Entre o Ché e o 25 de Abril em Portugal (essa data que tu apelidas de moribunda) deve ter existido uma qualquer revolução cultural, não te parece?

De outra forma como encarar um golpe de estado que não foi marcado pela sangue?

Como encarar uma revolução de cravos?

Talvez afinal essa data moribunda, (na tua perspetiva), encerre em si, uma evolução positiva no respeito pela vida humana.

Que papel teria tido Ghandi na vida dos homens de estado que alimentaram uma guerra colonial?


Quantos morreram de ambos os lados?

Quantos perderam a vida sem terem o direito de dizer não?

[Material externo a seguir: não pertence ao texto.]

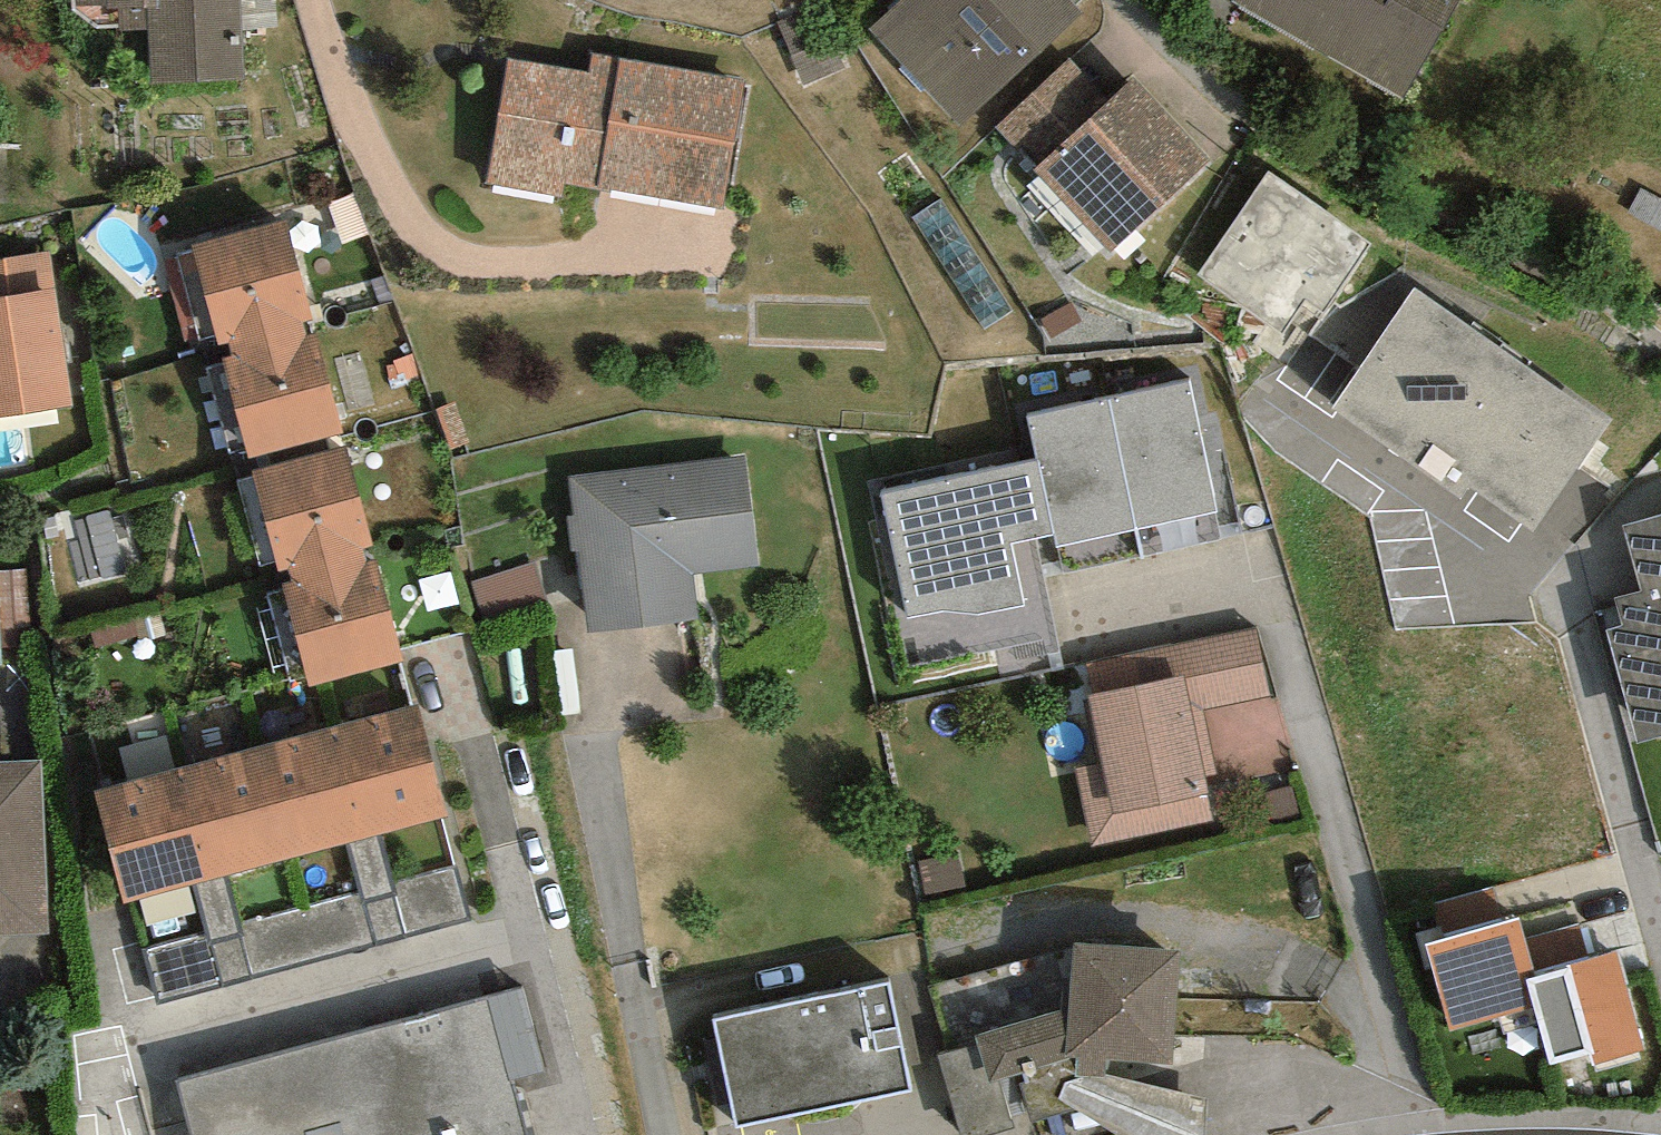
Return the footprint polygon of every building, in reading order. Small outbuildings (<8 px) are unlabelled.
[(76,5),(107,3),(107,9),(120,8),(121,30),(149,29),(151,83),(243,79),(240,0),(76,0),(76,5)] [(1070,0),(900,0),(870,28),(960,125),(1082,13),(1070,0)] [(1402,99),(1459,0),(1232,0),(1402,99)] [(817,4),(775,23),(803,85),(845,66),(817,4)] [(746,77),(594,51),(590,72),(508,58),(487,184),(564,197),(566,185),(598,191),(598,186),(723,207),(746,77)] [(1032,166),(1106,100),(1070,60),(995,126),(1032,166)] [(1210,161),(1132,76),(1106,100),(1032,166),(1109,253),(1210,161)] [(1374,244),(1268,171),(1196,274),(1283,335),(1303,307),(1321,320),(1374,244)] [(278,240),(194,264),(313,693),(397,670),(278,240)] [(0,259),(0,417),(73,406),(50,251),(0,259)] [(1610,420),(1415,287),(1331,409),(1462,499),(1471,487),(1534,530),(1610,420)] [(1108,399),(1136,530),(1217,514),(1189,382),(1108,399)] [(1054,533),(1057,548),(1136,530),(1108,399),(1028,416),(1037,460),(1054,533)] [(977,616),(1023,606),(1013,543),(1054,533),(1037,460),(880,496),(906,618),(944,609),(977,616)] [(738,471),(563,485),(575,634),(690,625),(686,578),(746,573),(738,471)] [(127,570),(129,508),(84,507),(82,569),(127,570)] [(1619,533),(1637,597),(1617,603),(1626,635),(1609,640),(1640,748),(1660,741),(1660,521),(1619,533)] [(1138,686),(1078,695),(1089,764),(1069,767),(1082,845),(1208,825),(1190,714),(1270,701),(1259,629),(1132,650),(1138,686)] [(417,703),(95,790),(125,902),(447,815),(417,703)] [(0,763),(0,935),(50,933),(43,761),(0,763)] [(462,869),(151,932),(161,979),(471,916),(462,869)] [(1536,977),(1534,973),(1518,916),(1424,944),(1450,1032),(1534,1007),(1526,980),(1536,977)] [(1053,938),(1047,1004),(954,1029),(958,1046),(931,1053),(953,1134),(1004,1134),(1103,1109),(1091,1063),(1152,1069),(1163,948),(1053,938)] [(1534,1007),(1550,1066),(1591,1056),(1596,1066),(1645,1052),(1617,949),(1534,973),(1536,977),(1526,980),(1534,1007)] [(887,984),(713,1020),(734,1124),(908,1088),(887,984)] [(179,1079),(194,1134),(520,1134),(484,999),(179,1079)]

O que seria uma vida para Salazar?
"cousa sem importância", decerto.

Arabica disse...

Desculpa a troca e a falta pontual de letras nas palavras.
Quase não consigo redigir, o cursor fica preso e demora imenso tempo a activar a letra teclada.

ze disse...

Quando te disse que estava “defunto” e não “moribundo” referia-me ao dia de ontem (2009), no mesmo sentido que poderia ter dito de qquer outro dia anterior, passado.
Valorização do presente face ao passado e do futuro face ao presente.

Os indivíduos, as sociedades, as revoluções,..., precisam de referencias.
Há por isso que saber escolhê-las bem.
Porque elas dão o exemplo.
De certo por cultura (individual) e em parte e muito provavelmente também por ignorância, não saberei compreender-lhe esse “carisma” (ao che).
O argumento de que há piores (salazares, hitlers,..., muitos), para mim não vinga.


(tomei por principio que podia manifestar a minha opinião- de desaprovação)

Arabica disse...

E podes, Zé.

O que também não me impede de refutar, esclarecer, argumentar.
Os ideais de Che podem estar vivos sem que a sua fotografia seja um apelo à guerrilha urbana em abril de 2009 em Lisboa, ou Portugal.

Ou será que te não lembras do primeiro post que comentaste neste blog?
Será que foi em vão o post contra a guerra Israel/Palestina?
Será que a minha postura pacifista não ficou latente?

Será que a revolução cultural (impressa na etiqueta) não te alerta e inspira para um outro tipo de mensagem?

Lamento se fracassei e fiquei aquém das minhas próprias expectativas, que ainda assim, eram humildes: ser entendida.

ze disse...

Sei e lembro-me de tudo isso,

vou-te conhecendo e nessa medida minorando equivocos,
mas,
parece-me que já percebes-te que não resistis-te ao poder (de comunicação) de uma "poderosissima marca-
a marca che, das que mais vende no mundo inteiro, tatus, tee-shirts, amuletos,....
Incrível como vende.

óptimo exemplo de como o capitalismo "veste" aos poucos uma revolução (cultural)

Agora vou ser chato para outra freguesia,
Beijos e continuação de um bom domingo (26)
:)

Arabica disse...

Zé,

e pins!

Eu dei o meu modesto contributo em 1975, com a compra de um pequeno pin.Não lhe consegui mesmo resistir, andei de volta da minha mãe muitos meses, para o ter!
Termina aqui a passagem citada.